Let $I$ denote the kernel of $C\to D$: it is a complex of injectives, so locally we have a splitting $C_n\simeq D_n\oplus I_n$. Of course, a priori, this splitting is not a splitting of complexes, this is why we need to work to adjust the lifts along the way.
Let $K$ denote the cokernel of $A\to B$. By hypothesis and by the long exact sequence in cohomology, it is an exact complex. Note that the hypothesis of quasi-isomorphism together with the fact that our complexes are bounded and that $A\to B$ is a pointwise monomorphism in positive degree imply that $A^0\to B^0$ is a monomorphism too.
Let us build the lift by induction (we will call it $h$)
Let $k^0 : B^0 \to I^0$ be a lift of $A^0\to C^0\to I^0$ to $B^0$ : it exists as $I^0$ is injective and $A^0\to B^0$ is a monomorphism. Then $h^0: B^0\to D^0\oplus I^0 \overset{\simeq}\to C^0$ is clearly a lift on the degree $0$.
Now let's assume we have compatible lifts up to degree $n$ :
we have $h^k:B^k\to C^k$ that makes the square with diagonal commute in degree $k$ ,and $d^k_C\circ h^k = h^{k+1}\circ d_B^k$ for $k+1\leq n$.
Our goal is to build $h^{n+1}$. Note that $C^{n+1}\simeq I^{n+1}\oplus D^{n+1}$ and the map $B^{n+1}\to D^{n+1}$ is fully determined so we only need to get $B^{n+1}\to I^{n+1}$. Now $A^{n+1}\to B^{n+1}$ is a monomorphism and $I^{n+1}$ is injective, so we can extend it to $B^{n+1}$ : we get $\tilde{h}^{n+1} : B^{n+1}\to C^{n+1}$ that makes the square in degree $k+1$ commute, the problem being that it isn't necessarily compatible with the differentials: the discrepancy is "measured" by $a:= d_C^n\circ h^n - \tilde{h}^{n+1}\circ d_B^n$. (here I recommend drawing a sort of cubical diagram which consists in the commutative square in degrees $n,n+1$, the differentials between the two, and $h^n,\tilde{h}^{n+1}$ to see what's happening)
If we can write $a=\epsilon\circ d_B^n$ with $\epsilon$ with values in $I^{n+1}$, by putting $h^{n+1} = \tilde{h}^{n+1}+\epsilon$, we will be done and the induction may proceed (check this !). To do so we will use injectivity of $I^{n+1}$ and exactness of $K$.

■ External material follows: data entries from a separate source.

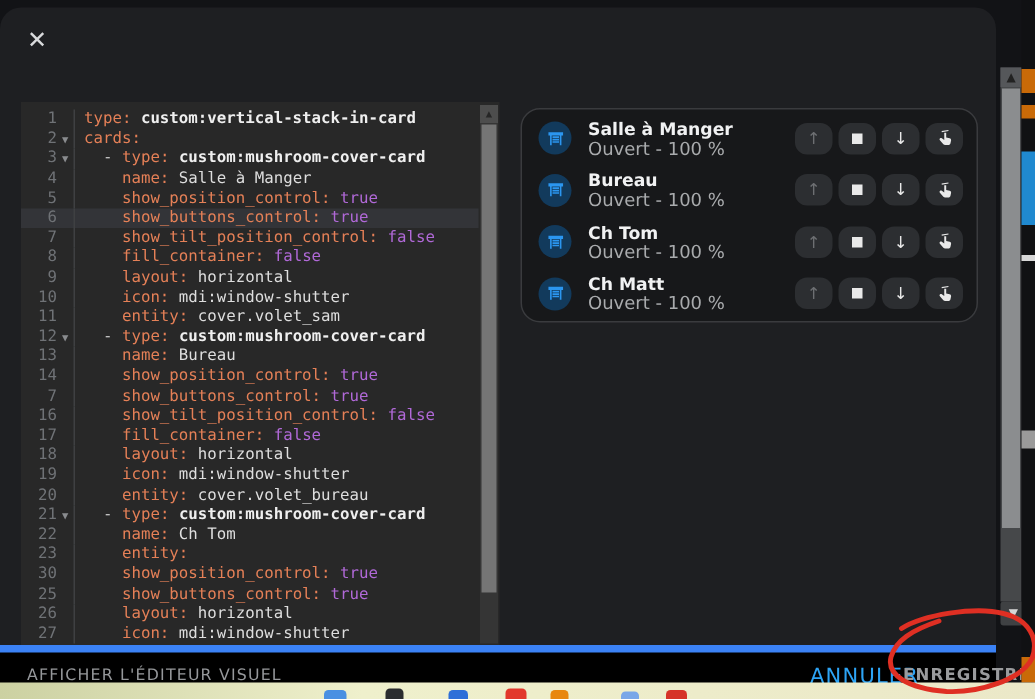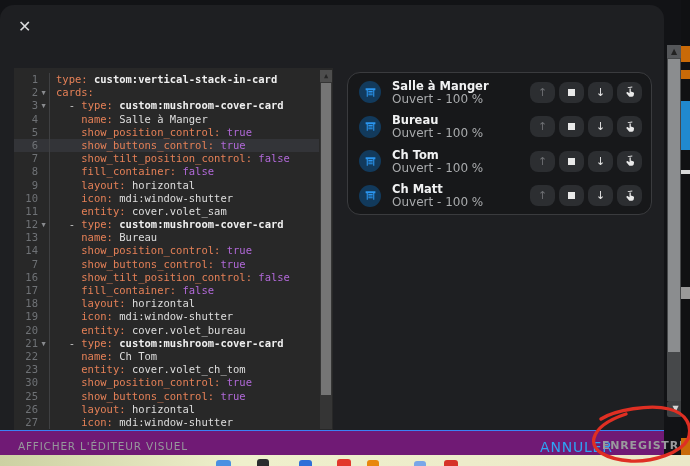--- a/index.html
+++ b/index.html
@@ -53,21 +53,21 @@
   .row .nm{font-size:11.5px;font-weight:bold;color:#f1f2f3;line-height:13px}
   .row .st{font-size:12px;color:#a9abad;line-height:12px}
   .row .btns{display:flex;gap:4px;flex:none;margin-right:2px}
   .cbtn{width:25px;height:21px;border-radius:8px;background:var(--bg-btn);color:#e9e9e9;
     display:flex;align-items:center;justify-content:center;font-size:11px;cursor:pointer}
   .cbtn.dis{color:#6d6f72}
   .cbtn .sq{width:7px;height:7px;background:currentColor}
   .cbtn svg{width:12px;height:12px}
 
   
-  #footer{left:0;top:425px;width:664px;height:30px;background:#701a75;border-top:1px solid #3b82f6}
+  #footer{left:0;top:425px;width:664px;height:30px;background:#000000;border-top:5px solid #3b82f6}
   #visual-editor-link{left:18px;top:9px;font-size:10.5px;font-weight:500;color:#96989b;
     letter-spacing:.8px;cursor:pointer}
   #cancel-btn{left:540px;top:8px;font-size:14px;font-weight:normal;color:var(--c-accent);
     letter-spacing:.8px;cursor:pointer}
   #save-btn{left:602px;top:8px;font-size:11px;font-weight:bold;color:#9a9b9d;
     letter-spacing:.8px;cursor:pointer}
 
   
   #pg-scroll{left:667px;top:45px;width:14px;height:356px;background:#46484a}
   #pg-up{left:0;top:0;width:14px;height:13px;background:#55575a;color:#222;font-size:8px;
@@ -116,21 +116,21 @@
           <div class="cm-line"><span class="ln">13</span><span class="fold"></span><span class="gut-b"></span><span class="tk-s">    </span><span class="tk-k">name:</span><span class="tk-s"> </span><span class="tk-v">Bureau</span></div>
           <div class="cm-line"><span class="ln">14</span><span class="fold"></span><span class="gut-b"></span><span class="tk-s">    </span><span class="tk-k">show_position_control:</span><span class="tk-s"> </span><span class="tk-t">true</span></div>
           <div class="cm-line"><span class="ln">7</span><span class="fold"></span><span class="gut-b"></span><span class="tk-s">    </span><span class="tk-k">show_buttons_control:</span><span class="tk-s"> </span><span class="tk-t">true</span></div>
           <div class="cm-line"><span class="ln">16</span><span class="fold"></span><span class="gut-b"></span><span class="tk-s">    </span><span class="tk-k">show_tilt_position_control:</span><span class="tk-s"> </span><span class="tk-t">false</span></div>
           <div class="cm-line"><span class="ln">17</span><span class="fold"></span><span class="gut-b"></span><span class="tk-s">    </span><span class="tk-k">fill_container:</span><span class="tk-s"> </span><span class="tk-t">false</span></div>
           <div class="cm-line"><span class="ln">18</span><span class="fold"></span><span class="gut-b"></span><span class="tk-s">    </span><span class="tk-k">layout:</span><span class="tk-s"> </span><span class="tk-v">horizontal</span></div>
           <div class="cm-line"><span class="ln">19</span><span class="fold"></span><span class="gut-b"></span><span class="tk-s">    </span><span class="tk-k">icon:</span><span class="tk-s"> </span><span class="tk-v">mdi:window-shutter</span></div>
           <div class="cm-line"><span class="ln">20</span><span class="fold"></span><span class="gut-b"></span><span class="tk-s">    </span><span class="tk-k">entity:</span><span class="tk-s"> </span><span class="tk-v">cover.volet_bureau</span></div>
           <div class="cm-line"><span class="ln">21</span><span class="fold">▼</span><span class="gut-b"></span><span class="tk-s">  </span><span class="tk-d">- </span><span class="tk-k">type:</span><span class="tk-s"> </span><span class="tk-w">custom:mushroom-cover-card</span></div>
           <div class="cm-line"><span class="ln">22</span><span class="fold"></span><span class="gut-b"></span><span class="tk-s">    </span><span class="tk-k">name:</span><span class="tk-s"> </span><span class="tk-v">Ch Tom</span></div>
-          <div class="cm-line"><span class="ln">23</span><span class="fold"></span><span class="gut-b"></span><span class="tk-s">    </span><span class="tk-k">entity:</span><span class="tk-s"> </span><span class="tk-v">cover.volet_ch_tom</span></div>
+          <div class="cm-line"><span class="ln">23</span><span class="fold"></span><span class="gut-b"></span><span class="tk-s">    </span><span class="tk-k">entity:</span><span class="tk-s"> </span></div>
           <div class="cm-line"><span class="ln">30</span><span class="fold"></span><span class="gut-b"></span><span class="tk-s">    </span><span class="tk-k">show_position_control:</span><span class="tk-s"> </span><span class="tk-t">true</span></div>
           <div class="cm-line"><span class="ln">25</span><span class="fold"></span><span class="gut-b"></span><span class="tk-s">    </span><span class="tk-k">show_buttons_control:</span><span class="tk-s"> </span><span class="tk-t">true</span></div>
           <div class="cm-line"><span class="ln">26</span><span class="fold"></span><span class="gut-b"></span><span class="tk-s">    </span><span class="tk-k">layout:</span><span class="tk-s"> </span><span class="tk-v">horizontal</span></div>
           <div class="cm-line"><span class="ln">27</span><span class="fold"></span><span class="gut-b"></span><span class="tk-s">    </span><span class="tk-k">icon:</span><span class="tk-s"> </span><span class="tk-v">mdi:window-shutter</span></div>
         </div>
       <div id="ed-scroll" class="abs">
         <div id="ed-up" class="abs">▲</div>
         <div id="ed-thumb" class="abs"></div>
       </div>
     </div>

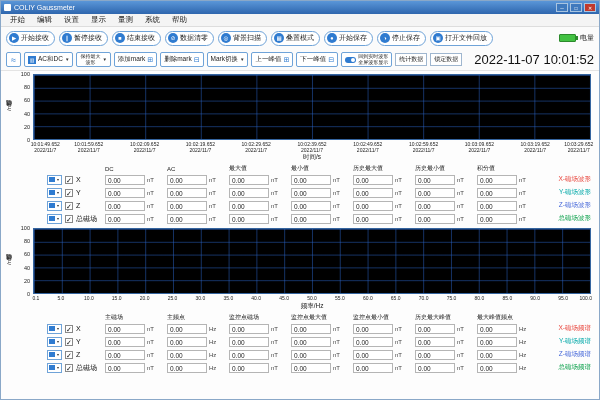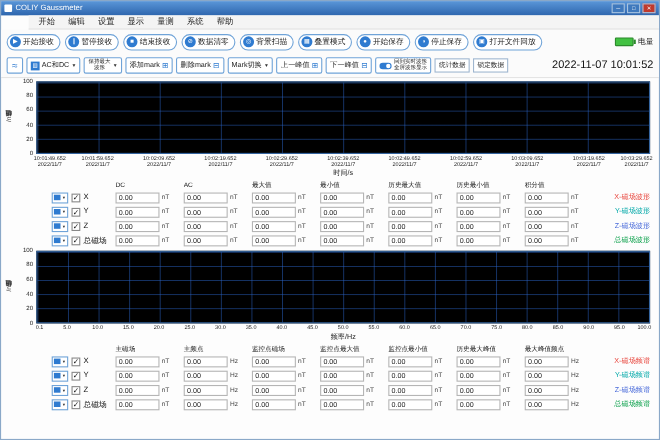--- a/index.html
+++ b/index.html
@@ -5,21 +5,21 @@
   *{box-sizing:border-box;margin:0;padding:0;}
   html,body{width:600px;height:400px;}
   body{font-family:"Liberation Sans","DejaVu Sans",sans-serif;background:#fff;color:#111;}
   .win{width:600px;height:400px;border:1px solid #8aa8c8;display:flex;flex-direction:column;background:#fdfdfd;overflow:hidden;}
   .titlebar{height:13px;background:linear-gradient(#5a96d8,#2e66ae);display:flex;align-items:center;padding:0 3px;color:#fff;flex:0 0 auto;}
   .appico{width:7px;height:7px;background:#fff;border-radius:1px;margin-right:3px;flex:0 0 auto;}
   .title{font-size:7px;white-space:nowrap;}
   .winbtns{margin-left:auto;display:flex;gap:2px;}
   .wb{width:12px;height:9px;background:#3f79bd;border:1px solid #a8c4e0;color:#fff;font-size:5px;line-height:8px;text-align:center;}
   .wb.close{background:#c0392b;}
-  .menubar{height:13px;background:#f4f4f4;border-bottom:1px solid #ddd;display:flex;align-items:flex-start;padding:0 4px;gap:2px;flex:0 0 auto;margin-left:25px;}
+  .menubar{height:13px;background:#f4f4f4;border-bottom:1px solid #ddd;display:flex;align-items:flex-start;padding:0 4px;gap:2px;flex:0 0 auto;}
   .mi{font-size:7.5px;padding:1px 5px;color:#222;}
   .toolbar1{height:22px;display:flex;align-items:center;padding:0 5px;background:#fbfbfb;flex:0 0 auto;}
   #tb1btns{display:flex;gap:4px;align-items:center;}
   .tbtn{display:flex;align-items:center;gap:2px;height:15px;padding:0 5px 0 2px;background:#fff;border:1px solid #6fa3d8;border-radius:8px;font:inherit;}
   .tbico{width:10px;height:10px;border-radius:50%;background:#2f7bd0;color:#fff;font-size:5.5px;line-height:10px;text-align:center;flex:0 0 auto;}
   .tblab{font-size:7px;color:#222;white-space:nowrap;}
   .batwrap{margin-left:auto;display:flex;align-items:center;gap:4px;}
   .battery{position:relative;width:17px;height:8px;border:1px solid #2c8a2c;border-radius:1px;background:#42c142;}
   .btip{position:absolute;right:-3px;top:1px;width:2px;height:4px;background:#2c8a2c;}
   .blab{font-size:7px;}
@@ -29,21 +29,21 @@
   .t2btn{display:flex;align-items:center;gap:2px;height:15px;padding:0 3px;background:#fff;border:1px solid #6fa3d8;border-radius:2px;font:inherit;}
   .t2ico{width:8px;height:8px;background:#2f7bd0;color:#fff;font-size:5px;line-height:8px;text-align:center;flex:0 0 auto;}
   .t2lab{font-size:6.5px;white-space:nowrap;color:#222;}
   .arr{font-size:4.5px;color:#333;}
   .pm{font-size:7px;color:#2f7bd0;}
   .two{display:flex;flex-direction:column;align-items:center;}
   .two span{font-size:5px;line-height:5.5px;white-space:nowrap;color:#222;}
   .switch{width:11px;height:6px;border-radius:3px;background:#2f7bd0;position:relative;flex:0 0 auto;}
   .switch::after{content:"";position:absolute;right:1px;top:1px;width:4px;height:4px;border-radius:50%;background:#fff;}
   .flatbox{border:1px solid #9fb6cf;background:#fff;font-size:6px;padding:1px 3px;white-space:nowrap;color:#222;}
-  .tstamp{margin-left:auto;font-size:10px;color:#111;white-space:nowrap;}
+  .tstamp{margin-left:auto;font-size:13px;color:#111;white-space:nowrap;}
   
   .chart{display:grid;grid-template-columns:9px 19px 1fr;margin:3px 8px 0 4px;}
   .c1{grid-template-rows:66px 13px 9px;}
   .c2{grid-template-rows:66px 8px 9px;}
   .ylabel{grid-row:1;grid-column:1;writing-mode:vertical-rl;transform:rotate(180deg);font-size:6px;color:#333;display:flex;align-items:center;justify-content:center;}
   .yticks{grid-row:1;grid-column:2;position:relative;}
   .ytick{position:absolute;right:3px;font-size:5.5px;color:#222;}
   .plot{grid-row:1;grid-column:3;position:relative;background-color:#000;border:1px solid #35659f;}
   .plot1{background-image:linear-gradient(to right,rgba(42,100,200,.5) 1px,transparent 1px),linear-gradient(to bottom,rgba(42,100,200,.5) 1px,transparent 1px);background-size:10% 100%,100% 20%;}
   .plot2{background-image:linear-gradient(to right,rgba(42,100,200,.5) 1px,transparent 1px),linear-gradient(to bottom,rgba(42,100,200,.5) 1px,transparent 1px);background-size:5% 100%,100% 20%;}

Note that $a$ lands in $I^{n+1}$ and vanishes on $A^n$ (this is a simple diagram-chase by remembering how $\tilde{h}^{n+1}$ was defined and remembering why a few diagrams commute -use the diagram you drew above and compose with the correct things), therefore it factors as $B^n\to K^n\overset{\alpha}\to I^{n+1}\to C^{n+1}$
Then, note that by the induction hypothesis (compatibility of $h^n$ with lower degree differentials), $a\circ d_B = 0$ and this forces $\alpha\circ d_K=0$ (as the projection $B\to K$ is an epimorphism), so $\alpha$ factors as $K^n\to K^n/\mathrm{im}(d) \to I^{n+1}$. But $K$ is exact, therefore $K^n/\mathrm{im}(d) = K^n/\ker(d) = \mathrm{im}(d)$, and so we have a map $\mathrm{im}(d) \overset{\beta}\to I^{n+1}$
$\mathrm{im}(d) \hookrightarrow K^{n+1}$ and the injectivity of $I^{n+1}$ allow us to extend $\beta$ to $b: K^{n+1}\to I^{n+1}$, and thus by composing with the projection $B^{n+1}\overset{\epsilon}\to I^{n+1}$. It now remains to check that this $\epsilon$ satisfies what we wanted. First of all, it lands in $I^{n+1}$, as desired. And then the equation with $\epsilon\circ d$ is just a consequence of how everything was defined, and I'll leave that verification to you (it involves drawing a diagram containing $B^n, B^{n+1}, K^n, K^{n+1}, I^{n+1}, \mathrm{im}(d),C^{n+1}$)
Then proceed in the induction, and at the end you get your chain morphism $h:B\to C$ filling in the diagram. Here, we used that everything was bounded below (at $0$, but of course this is a notational simplification) to start off the induction.